Temporary license grants suppliers ability to continue selling to Huawei through August 20.
The U.S. Commerce Dept. has given suppliers of chips and components to Huawei Technologies a 90-day reprieve in the form of a temporary license that will enable them to keep selling parts to Huawei through Aug. 20.
The Bureau of Industry and Security (BIS) has granted suppliers a temporary general license to continue selling to Huawei for 90 days, subject to certain conditions.
The BIS ruling follows the Commerce Dept. decision announced last week to place Huawei and 68 of its international subsidiaries on an export control list that restricts the ability of U.S. firms to supply most tech-related items. Placement of Huawei on the so-called Entity List would likely all but halt its ability to buy chips and other components from U.S. suppliers.
U.S. Commerce Secretary Wilbur Ross said in a statement that the license would give operators time to make other arrangements the Commerce Dept. considers "the appropriate long term measures for Americans and foreign telecommunications providers that currently rely on Huawei equipment for critical services."
The Commerce Dept. said it added Huawei to the Entity List after concluding that the company is engaged in activities that are contrary to U.S. national security or foreign policy interests, including alleged violations of the International Emergency Economic Powers Act (IEEPA) by providing prohibited financial services to Iran. The department also concluded that Huawei engaged in obstruction of justice in connection with the investigation of alleged violations of U.S. sanctions.
The Semiconductor Industry Association trade group applauded the decision to grant a 90-day temporary general license to U.S. suppliers to continue supplying Huawei.

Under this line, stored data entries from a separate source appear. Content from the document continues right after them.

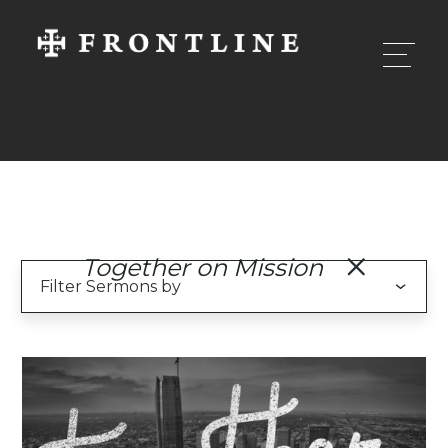
Together on Mission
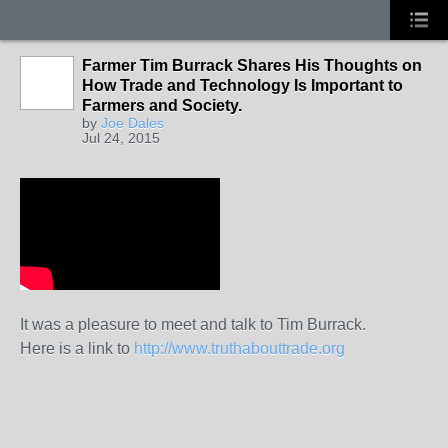
Farmer Tim Burrack Shares His Thoughts on
How Trade and Technology Is Important to
Farmers and Society.
by
Joe Dales
Jul 24, 2015
It was a pleasure to meet and talk to Tim Burrack.
Here is a link to
http://www.truthabouttrade.org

“We hope to work with the Administration to broaden the scope of the license so it advances U.S. security goals in a manner that does not undermine the ability of the U.S. semiconductor industry to compete globally and ensures the economic security of an industry that is the backbone of this country's technology leadership in key areas such as AI, quantum computing, and next-generation telecommunications," said John Neuffer, SIA president and CEO, in a statement.

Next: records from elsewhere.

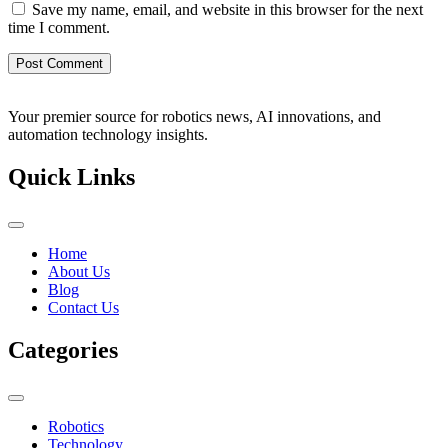
Save my name, email, and website in this browser for the next
time I comment.
Your premier source for robotics news, AI innovations, and
automation technology insights.
Quick Links
Home
About Us
Blog
Contact Us
Categories
Robotics
Technology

David Wong, a managing director and equity research analyst at Instinet, said in a report circulated Monday that the designation represents a risk to U.S. chip suppliers that supply Huawei. According to Instinet estimates, Huawei holds about 29% of the global wireless equipment market, 25% of the optical equipment market, 24% of the router market and about 14% of the smartphone market.
Wong said the long-term effects of adding Huawei to the export control list may be more severe, noting that the U.S. also banned the sale of chips and components to ZTE for a period last summer.

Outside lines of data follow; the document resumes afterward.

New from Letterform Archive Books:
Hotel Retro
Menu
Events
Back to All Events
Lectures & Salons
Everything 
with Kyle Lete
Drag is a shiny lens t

"Given two major U.S. actions against large electronics companies in the last two years, we are concerned that international electronics manufacturers might begin to take into account the recent history of disruption of supply from U.S. chip companies when making future decisions about electronic components for use in their systems," Wong said in the report.
"This could put U.S. chip companies at a competitive disadvantage in chip segments where there are already strong competitors from other countries, and create an added incentive for foreign competitors to attempt to enter chip segments which have historically been the strongholds of U.S. companies," Wong said.
According to a report released Monday by the Information Technology & Innovation Foundation, a nonpartisan think tank, export controls under consideration by the Commerce Dept. on emerging technologies could result in a loss to U.S. firms of $14.1 billion to $56.3 billion in export sales over five years. The controls could also threaten 18,000 to 74,000 U.S. jobs, according to the report.